Still, they systematically searched the house. There was no trace of them.

Bailey returned to study his grandmother’s body with professional detachment. Unlike the others, she hadn’t been arranged to look as though she was peacefully sleeping. Her violent death was plain to see. Had the killer returned to the site where he’d attacked Shauna, not expecting to find the old lady? Or had she been his intended victim?

Sebastian studied the family photographs that lined the walls. “There are two sets of fathers and sons in these pictures. Bailey and his dad with the sister, and another guy and a younger boy.”

“My uncle and cousin…” Bailey supplied. Trailing off, trying to weave the strings connecting the past and present together into a tapestry that revealed a clear picture of what was happening. “My uncle left town a long time ago…right after Emily escaped…” Just saying her name made Bailey reflexively look out the window in the direction of the Wright house, just as he had done so many times as a kid. It was so late at night, that he found it odd that there was another house on the lake, all lit up. He stared at it. “I know where they are!”

Sebastian jerked his gaze over to him. “Where?”

Bailey jutted out his chin. “The house that’s all lit up? That’s the Wright house!”

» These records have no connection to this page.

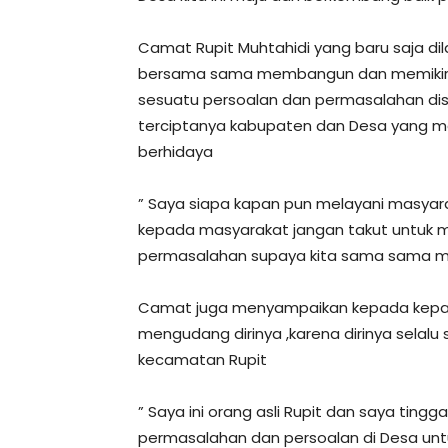
Camat Rupit Muhtahidi yang baru saja dil
bersama sama membangun dan memikirk
sesuatu persoalan dan permasalahan dis
terciptanya kabupaten dan Desa yang ma
berhidaya
” Saya siapa kapan pun melayani masyarak
kepada masyarakat jangan takut untuk 
permasalahan supaya kita sama sama ma
Camat juga menyampaikan kepada kepala
mengudang dirinya ,karena dirinya selal
kecamatan Rupit
” Saya ini orang asli Rupit dan saya tingg
permasalahan dan persoalan di Desa un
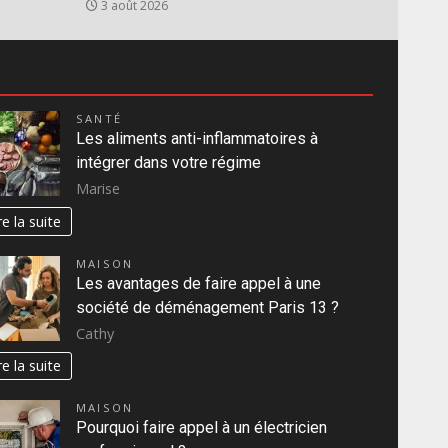
3 août 2026
SANTÉ
Les aliments anti-inflammatoires à
intégrer dans votre régime
Marise
re la suite
MAISON
Les avantages de faire appel à une
société de déménagement Paris 13 ?
Cathy
re la suite
MAISON
Pourquoi faire appel à un électricien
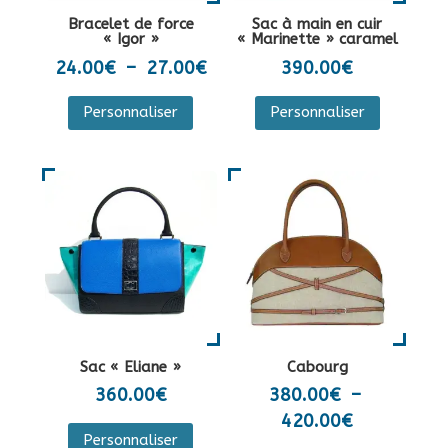
la
sur
Bracelet de force
Sac à main en cuir
page
la
« Igor »
« Marinette » caramel
du
page
Plage
24.00
€
–
27.00
€
390.00
€
produit
du
de
Ce
Personnaliser
Personnaliser
produit
prix :
produit
24.00€
a
à
plusieurs
27.00€
variations.
Les
options
peuvent
être
choisies
sur
Sac « Eliane »
Cabourg
la
360.00
€
380.00
€
–
page
Plage
420.00
€
Ce
du
Personnaliser
de
produit
Ce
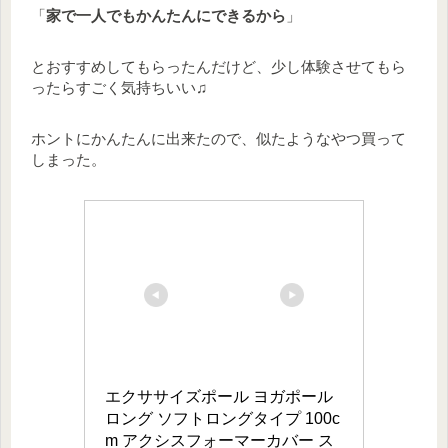
「
家で一人でもかんたんにできるから
」
とおすすめしてもらったんだけど、少し体験させてもら
ったらすごく気持ちいい♫
ホントにかんたんに出来たので、似たようなやつ買って
しまった。
エクササイズポール ヨガポール 
ロング ソフトロングタイプ 100c
m アクシスフォーマーカバー ス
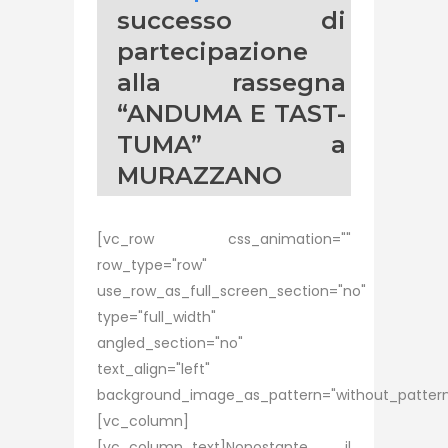
successo di
partecipazione
alla rassegna
“ANDUMA E TAST-
TUMA” a
MURAZZANO
[vc_row css_animation=""
row_type="row"
use_row_as_full_screen_section="no"
type="full_width"
angled_section="no"
text_align="left"
background_image_as_pattern="without_pattern
[vc_column]
[vc_column_text]Nonostante il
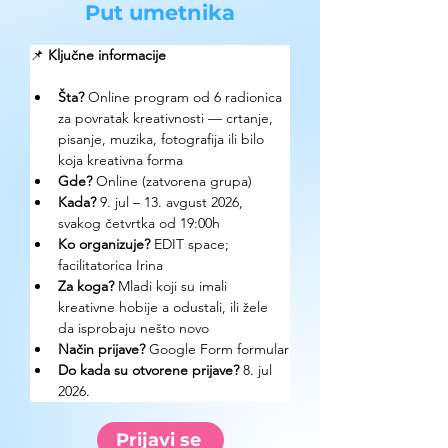
Put umetnika
📌 
Ključne informacije
Šta? 
Online program od 6 radionica 
za povratak kreativnosti — crtanje, 
pisanje, muzika, fotografija ili bilo 
koja kreativna forma
Gde? 
Online (zatvorena grupa)
Kada? 
9. jul – 13. avgust 2026, 
svakog četvrtka od 19:00h
Ko organizuje? 
EDIT space; 
facilitatorica Irina
Za koga? 
Mladi koji su imali 
kreativne hobije a odustali, ili žele 
da isprobaju nešto novo
Način prijave? 
Google Form formular
Do kada su otvorene prijave? 
8. jul 
2026.
Prijavi se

Hope and dread coursed through Bailey as they tumbled back into the car and raced toward the Wright house.
Please, God, let Emily still be alive,
Bailey prayed silently. He’d never forgive himself if anything had happened to her. Never.

Sebastian drove halfway around the lake at a breakneck speed.

“Everything is connected to Emily,” Bailey admitted grimly as they tore up the road. “If my father knew and didn’t do anything about it…”

“We don’t know that, Bailey,” Chase said.

“But you’re thinking it. How could—”

“Focus, O’Neil!” Black ordered sharply. “We’ve got lives to save. That’s what you should be thinking about.”

“You’re right.” He had to concentrate on the task at hand.

“Except now. The father’s got an accomplice now, the son, an apprentice,” Chase theorized.

“That’s why they changed the pattern, and started taking two girls at the same time. They weren’t escalating, as much as they were competing.”